What does an empty mind mean in Yoga?

In yoga we have an opposite notion or a contrary image about how wisdom takes form within the human mind. Instead of thinking that attaining knowledge is about filling up our minds with learning, facts, information, viewpoints, stances, opinions and such—the yogi aspires to empty out of all thoughts and become ‘void minded’. And yet we don’t necessarily take to championing the void right away. In fact it is common to come to yoga with a preset bias against the concept of emptying out in all its many glorious forms. We are trained to believe that to have an empty mind is to lack intelligence or be stupid and even the word void has negative connotations that we associate with outer space—freezing cold, black, meaningless, purposeless, without goodness, light, beauty, features, vast, unforgiving, emotionless, lifeless, abysmal.
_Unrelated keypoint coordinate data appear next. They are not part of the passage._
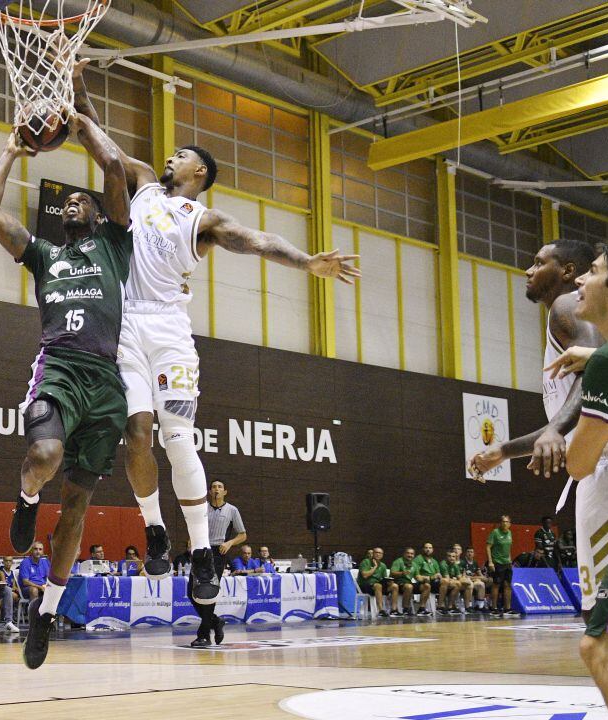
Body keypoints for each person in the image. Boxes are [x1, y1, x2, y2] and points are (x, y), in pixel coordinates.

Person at [71, 58, 359, 601]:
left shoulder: (202, 220)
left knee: (177, 440)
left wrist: (306, 262)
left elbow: (258, 240)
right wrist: (78, 83)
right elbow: (95, 135)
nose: (169, 156)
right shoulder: (141, 187)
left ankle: (202, 551)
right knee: (134, 433)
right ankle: (155, 528)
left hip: (170, 331)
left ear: (197, 173)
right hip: (125, 326)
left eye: (180, 154)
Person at [0, 113, 133, 670]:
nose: (71, 202)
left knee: (78, 506)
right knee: (45, 454)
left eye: (81, 201)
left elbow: (114, 165)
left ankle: (44, 612)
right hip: (62, 367)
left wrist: (82, 121)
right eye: (64, 201)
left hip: (107, 381)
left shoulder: (115, 245)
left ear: (98, 214)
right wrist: (10, 152)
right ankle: (25, 501)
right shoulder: (46, 255)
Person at [470, 241, 600, 508]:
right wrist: (503, 452)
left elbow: (594, 369)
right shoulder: (564, 317)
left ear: (568, 271)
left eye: (540, 263)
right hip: (595, 465)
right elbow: (568, 424)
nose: (529, 271)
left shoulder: (565, 305)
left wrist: (554, 429)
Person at [560, 247, 608, 709]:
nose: (580, 281)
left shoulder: (605, 365)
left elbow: (579, 464)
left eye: (593, 273)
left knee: (597, 646)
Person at [192, 479, 247, 645]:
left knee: (209, 592)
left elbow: (243, 534)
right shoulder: (203, 508)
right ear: (209, 491)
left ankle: (204, 635)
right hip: (200, 550)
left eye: (220, 487)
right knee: (191, 592)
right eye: (214, 487)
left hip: (217, 553)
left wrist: (229, 543)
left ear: (225, 492)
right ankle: (216, 621)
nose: (216, 489)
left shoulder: (232, 510)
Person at [486, 515, 519, 616]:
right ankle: (494, 608)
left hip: (507, 563)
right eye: (503, 521)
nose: (505, 523)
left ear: (510, 524)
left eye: (507, 522)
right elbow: (488, 547)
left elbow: (508, 548)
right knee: (496, 584)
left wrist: (510, 561)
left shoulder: (509, 533)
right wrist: (490, 562)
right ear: (500, 523)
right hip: (497, 562)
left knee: (507, 585)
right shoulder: (495, 532)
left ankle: (507, 608)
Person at [358, 547, 398, 618]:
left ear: (382, 555)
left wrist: (389, 582)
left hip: (378, 587)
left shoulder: (383, 565)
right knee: (378, 585)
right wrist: (375, 567)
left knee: (394, 586)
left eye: (380, 553)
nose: (378, 554)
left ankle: (394, 610)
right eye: (376, 552)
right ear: (373, 554)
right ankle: (381, 610)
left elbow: (384, 578)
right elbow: (365, 575)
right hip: (366, 586)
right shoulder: (366, 562)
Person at [412, 542, 448, 616]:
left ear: (432, 550)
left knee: (445, 581)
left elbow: (438, 574)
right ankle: (421, 609)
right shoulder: (418, 559)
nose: (428, 549)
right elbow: (417, 576)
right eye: (426, 548)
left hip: (433, 582)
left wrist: (438, 577)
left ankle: (440, 606)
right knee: (427, 585)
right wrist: (431, 577)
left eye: (430, 548)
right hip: (423, 582)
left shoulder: (434, 561)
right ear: (423, 549)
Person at [389, 548, 420, 616]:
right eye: (408, 553)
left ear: (414, 555)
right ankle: (404, 608)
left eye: (412, 554)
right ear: (404, 554)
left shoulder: (414, 564)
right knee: (409, 586)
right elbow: (392, 573)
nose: (410, 555)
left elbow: (417, 577)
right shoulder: (398, 561)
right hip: (397, 583)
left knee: (426, 586)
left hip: (408, 584)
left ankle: (422, 609)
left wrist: (426, 578)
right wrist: (402, 573)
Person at [458, 546, 488, 612]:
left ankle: (480, 606)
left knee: (481, 584)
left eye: (471, 552)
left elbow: (481, 575)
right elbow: (464, 577)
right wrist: (477, 578)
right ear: (465, 553)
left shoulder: (475, 563)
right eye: (468, 552)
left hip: (473, 580)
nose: (470, 553)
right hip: (465, 582)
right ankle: (469, 605)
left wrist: (481, 578)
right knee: (470, 583)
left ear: (474, 554)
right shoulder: (462, 562)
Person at [439, 549, 463, 615]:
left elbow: (460, 578)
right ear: (446, 557)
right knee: (456, 583)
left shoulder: (455, 565)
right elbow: (447, 578)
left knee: (460, 584)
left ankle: (450, 607)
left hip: (450, 583)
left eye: (453, 556)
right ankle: (440, 606)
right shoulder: (443, 564)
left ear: (456, 557)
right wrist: (456, 580)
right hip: (440, 584)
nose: (451, 558)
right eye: (449, 556)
The psychic void that the yogi aspires to is not like the void of outer space. Shunya, Sanskrit for empty, is not to be literally without qualities, and emptying your mind is to not to seek a kind of apathetic, depressed, powerless state where you live without meaning, purpose, goodness, light, or beauty. The psychic void of Shunya comes with a wink—you aspire to empty out of the piles of trash thoughts—and to be without bias, preset ideas, fixed habits or reactions—and yet to be void minded is to know that psychic emptiness has a holy fullness, a sacred completeness—all the goodness of life exists within the embrace of the void—or you know the goodness of your own life and life itself through emptying yourself out of yourself. The wink is that emptiness is not empty—it is pregnant—psychic space that has been cleared out of ordinary thought opens you up to knowing that you are filled to the brim with infinite possibilities for expression, creativity, and goodness. Becoming void minded takes us to the yearning that we each possess to express and to know boundless, limitless freedom—in some form—within ourselves—and also the yearning we possess to see freedom manifested in the world.

To be empty is also simply a way of describing humility—one who is void minded is not puffed or filled up—but aspires to be free or empty of conceit, artifice, pretension, bias, fixed knowing, habit, desire for gain, ambition, judgment, envy, or wrath. In describing the world as void the wise sage lowers herself; she becomes humble, lowly, loses her face, ego, knowledge, importance. The sage remains low and humble so as not to be inadvertently knocked down from a false or unnaturally high place—what is already low does not fall. She loses the need to be or do something meaningful or purposeful and therefore never falls into sorrow or despair from failure to achieve a purpose or find meaning. She lives like there isn’t anything to do at all and yet secretly exclaims Ha!—because there is everything to do in the midst of doing nothing. She acts as if nothing at all matters and yet throws or directs the full power of her being behind every action. By humbling herself and becoming void minded she avoids spreading suffering through emotional, relational, intellectual yo-yoing and rollercoaster riding—she no longer falls into perpetually swinging between being important and unimportant, relevant and irrelevant, successful or a failure, purposeful and purposeless, good and bad, right and wrong, worthy and unworthy, wise and ignorant. There is a glorious middle way between the pairs of opposites that only the void minded can access and know—paramasukha—ultimate spaciousness, ease, agreement, joining, yoga.

Brahmanandam parama sukhadam kevalam jnanamurtim
dvandvaateetam gagana sadrusam tatvamasyadi lakshyam
ekam nityam vimala machalam sarvadheesaakshibuutam
bhaavaateetam triguna rahitam sadgurum tam namaami.

I salute the inner teacher who helps me express and embody completeness, ease, spaciousness, the image of knowledge, who is beyond all pairs of opposites,and is like infinite space (shunya).
Whose attention is always on the divine. Who is unique,
eternal, pure, steady, and who sees with the eyes of wisdom.
Who is beyond thought formsin the mind and beyond the three gunas-qualities that make up all material things.